=== Information shown ===
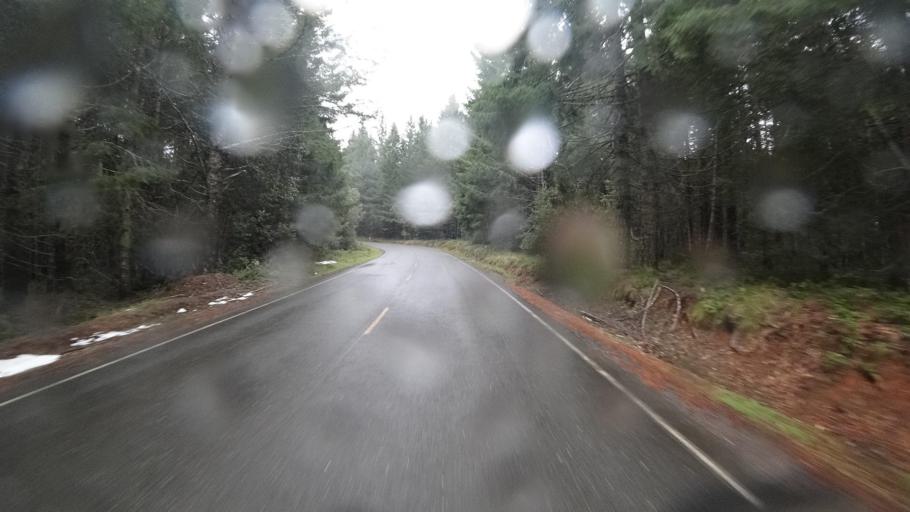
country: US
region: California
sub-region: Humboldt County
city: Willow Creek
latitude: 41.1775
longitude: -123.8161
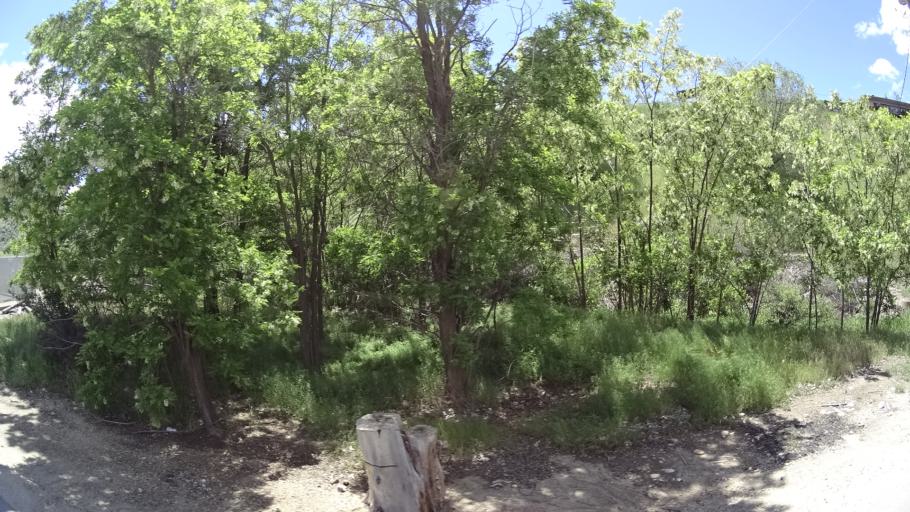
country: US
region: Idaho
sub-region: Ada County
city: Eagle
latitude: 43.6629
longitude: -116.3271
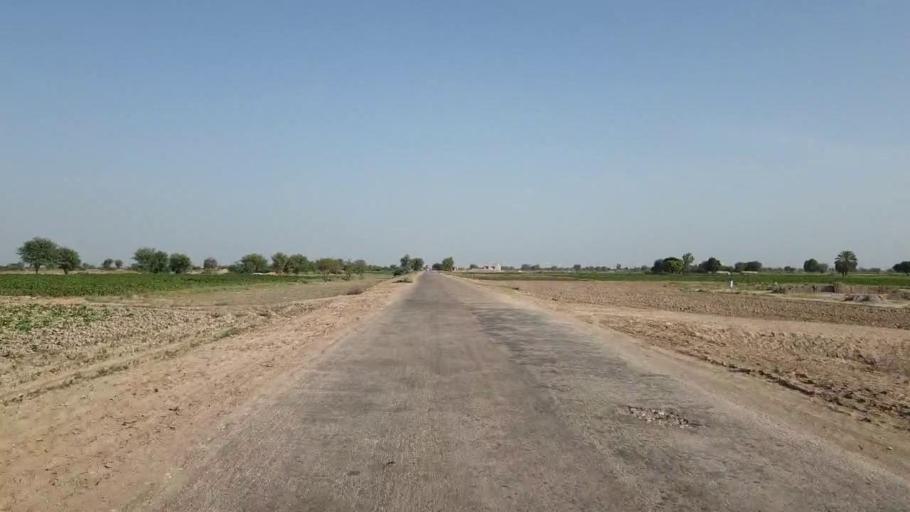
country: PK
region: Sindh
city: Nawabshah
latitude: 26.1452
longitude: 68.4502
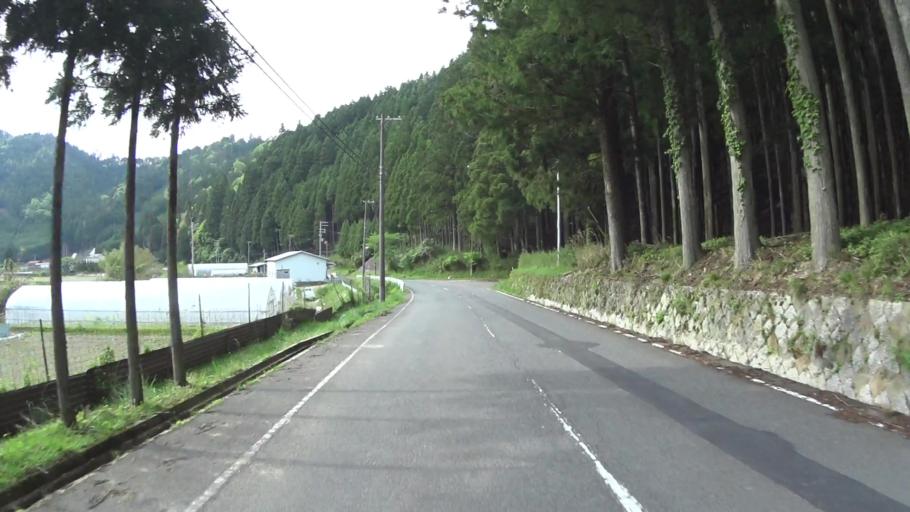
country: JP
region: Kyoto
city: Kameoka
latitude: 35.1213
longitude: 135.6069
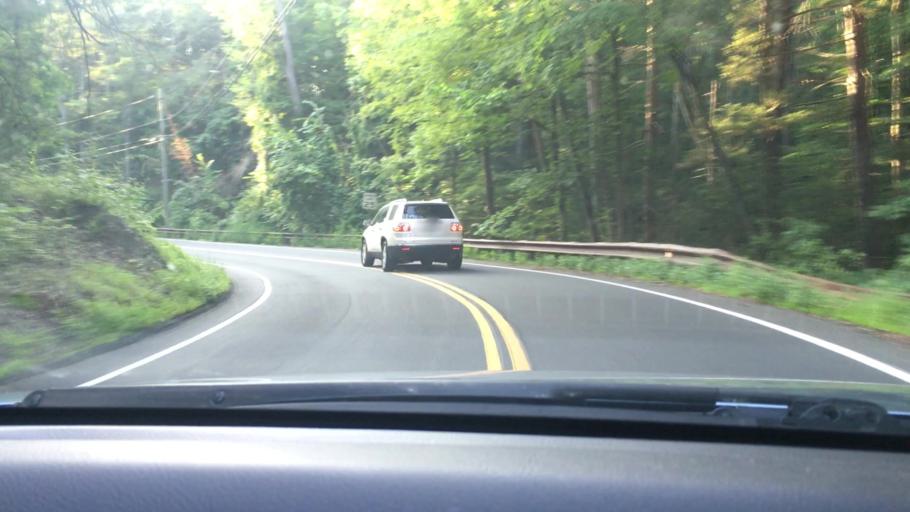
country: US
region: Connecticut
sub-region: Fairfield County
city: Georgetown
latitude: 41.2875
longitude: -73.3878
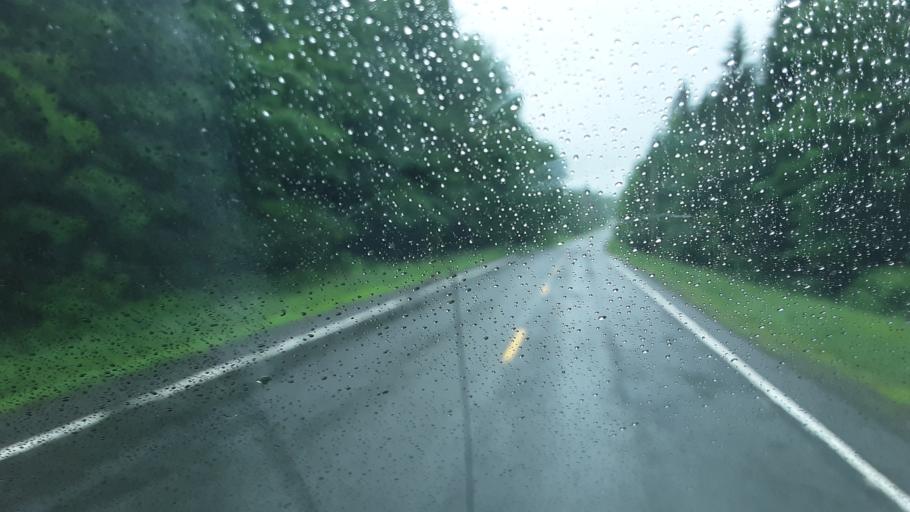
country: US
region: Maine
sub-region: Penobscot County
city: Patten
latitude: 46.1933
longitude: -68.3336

=== Stated task ===
Make a numbered list of the lines in the records, starting at the line with "city: Nawabshah" and going up to and including the line with "latitude: 46.1933". Skip any blank lines and leave the pictures out.

=== Solution for this exercise ===
1. city: Nawabshah
2. latitude: 26.1452
3. longitude: 68.4502
4. country: JP
5. region: Kyoto
6. city: Kameoka
7. latitude: 35.1213
8. longitude: 135.6069
9. country: US
10. region: Connecticut
11. sub-region: Fairfield County
12. city: Georgetown
13. latitude: 41.2875
14. longitude: -73.3878
15. country: US
16. region: Maine
17. sub-region: Penobscot County
18. city: Patten
19. latitude: 46.1933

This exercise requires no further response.